Naturally occurring epidermal growth factors are polypeptides, the amino acid sequences of which for a number of vertebrate species have been reported. These include murine (Savage et al., 1972, J. Biol. Chem. 247: 7612–7621; Gray et al., 1983, Nature 303: 722–725), human (Bell et al. 1986, Nuc. Acids Res. 14: 8427–8445), rattus (Simpson et al., 1985, Eur. J. Biochem. 153: 629–637; Saggi et al., 1992, DNA and Cell Biol. 11: 481–487), porcine (Pascall et al., 1991, J. Mol. End. 6: 63–70), feline (Ohashi et al., 2002, direct submission to Genbank—accession number GI:13537341), canine (Ohashi et al., 2002, direct submission to Genbank—accession number GI:14009441), equine (PCT patent application, WO 92/16626; Stewart et al., 1994, J. Mol. End. 12: 341–350). In general, epidermal growth factors isolated from different species display a high degree of amino acid sequence identity (Carpenter and Cohen, 1979, Ann. Rev. Biochem 48:193–216; Saggi et al., 1992, DNA and Cell Biol. 11: 481–487). Analogs of epidermal growth factors are also known. (see for example, Burgess et al., 1988, Biochem 27: 4977–4985; Dudgeon et al., 1990, FEBS 261: 392–396; Saggi et al., 1992, DNA and Cell Biol. 11: 481–487; Taggart et al., 1993, Biochem. Soc. Trans. 22: 21S; U.S. Pat. No. 5,070,188). These analogs typically relate to the insertion, addition or deletion of nucleotides of the epidermal growth factor gene thereby creating a protein different from the naturally occurring epidermal growth factor.

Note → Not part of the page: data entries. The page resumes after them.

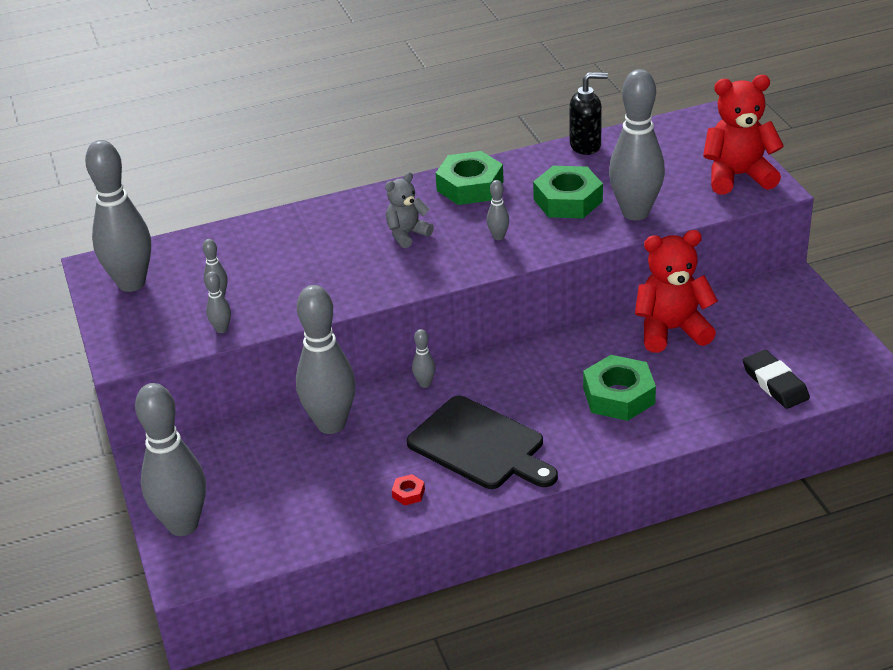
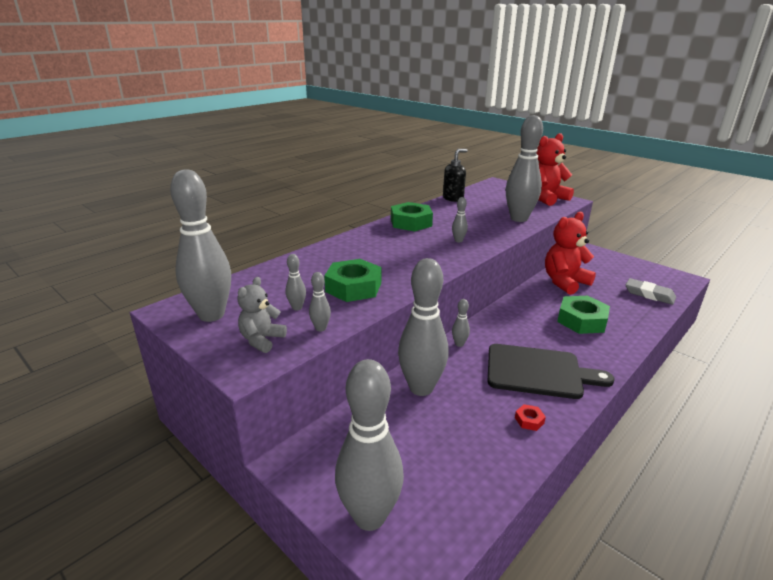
camera: 30 degrees left, 10 degrees down
grey teddy bear [385,172,434,248] -> grey teddy bear moved to [238,277,287,353]
green nut [533,166,603,218] -> green nut moved to [324,259,381,302]
black eraser [743,350,810,409] -> grey eraser [625,278,676,305]

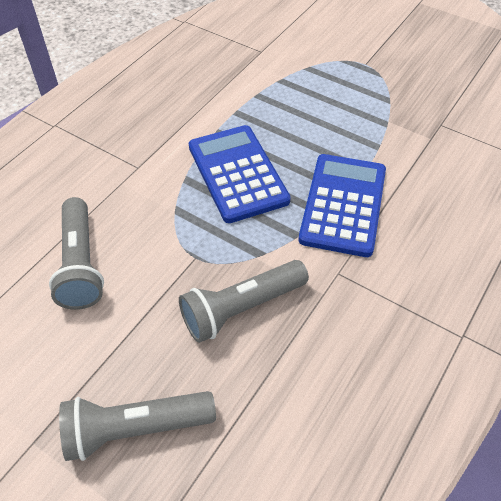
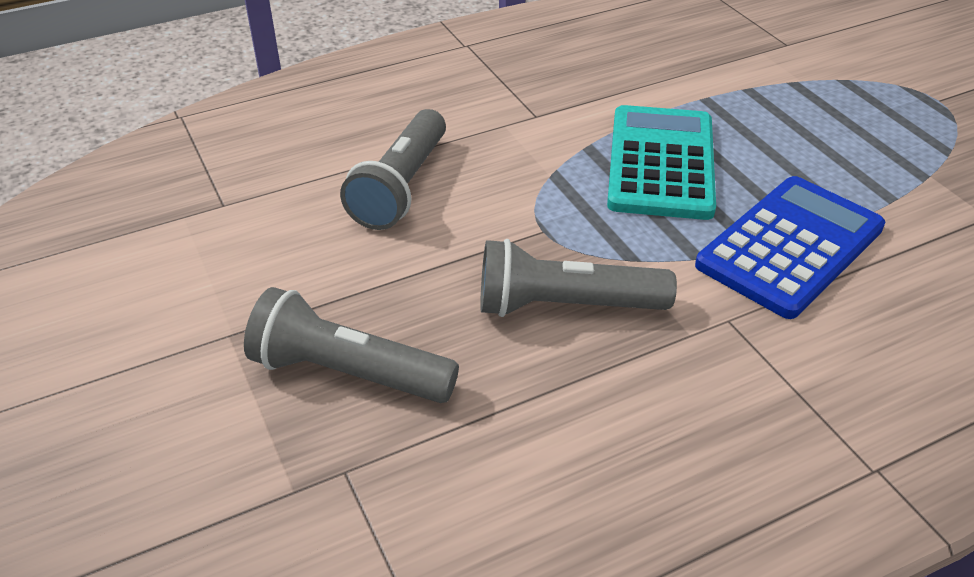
camera: 30 degrees right, 10 degrees down
blue calculator [189,125,291,223] -> turquoise calculator [607,105,716,220]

The preparation of epidermal growth factors is well known in the art. Epidermal growth factor was initially isolated from male mouse submaxillary gland (Cohen, 1962, J. Biol. Chem 237: 1555–62.) and human urine at a concentration of 0.001 mg/L (Smith et al, 1982, Nuc. Acids. Res. 15: 4497–4482) but has also been isolated from saliva, tears, milk and blood plasma (Bennett and Schultz, 1993 Am J Surg 165:728–37; Carpenter and Cohen, 1979, Ann. Rev. Biochem 48:193–216). Epidermal growth factors can also be prepared by production in genetically engineered microorganisms, such as Escherichia coli containing recombinant DNA which encodes an epidermal growth factor polypeptide (e.g. Smith et al., 1982, Nucl. Acids Res. 10: 4467–4482; Oka et al., 1985, Proc Natl. Acad. Sci. 82: 7212–7216; U.S. Pat. No. 5,652,120; WO 94/25592; Tong et al. 2001, App. Micro. Biotech. 57: 674–679; EP 0 234 888 B1, U.S. Pat. No. 5,004,686, U.S. Pat. No. 4,743,679). Other microbial hosts like Bacillus brevis (Yamagata et al. 1989, Proc. Natl. Acad. Sci. 86: 3589–3593) and eukaryotic hosts like yeasts (see for example, Urdea et al. 1983, Proc. Natl, Acad. Sci. 80: 7461–7465; Clare et al., 1991, Gene 15: 205–212) have been used for the production of epidermal growth factor.
The low costs associated with growing plants, make plants an attractive host for the production of epidermal growth factors. To the best of the present inventors knowledge only limited success has been reported for the production of an epidermal growth factor in plants. Higo et al. 1993 (Biosci. Biotech. Biochem. 57: 1477–1481) report the expression of human epidermal growth factor in the leaves of tobacco at a level of 0.001% (approximately 60 pg/mg protein) of total soluble protein. Note that the epidermal growth factor construct was optimized for E. coli codon usage. An expression level of approximately 120 pg of epidermal growth factor per mg of total soluble proteins in potato tubers was achieved by Salmanian et al. 1996, Biotech. Lett. 18: 1095–1098. Kobayaski et al., 1996, J. Japan Soc. Hort. Sci. 64(4): 763–769 disclose the expression of 65 pg of epidermal growth factor per mg of soluble protein in the leaves of kiwi fruit and 113 pg of epidermal growth factor per mg of soluble protein in the trifoliate orange leaves. Hooker et al. disclose (WO 98/21348) an epidermal growth factor expression level of 4100 pg/mg of total soluble protein in transgenic calli. Finally Du et al., reported at the Second International Molecular Farming Conference, London, Ontario, Canada (1999) a porcine epidermal growth factor expression level of 0.12% of total protein in tobacco leaves. A review of the prior art reveals no successful accumulation of epidermal growth factor in seeds.
Although methods for producing epidermal growth factor are well known to skilled artisans, the existing methods are relatively expensive, especially when large production volumes are required. Accordingly there is a need in the art for additional economical production methods of epidermal growth factor.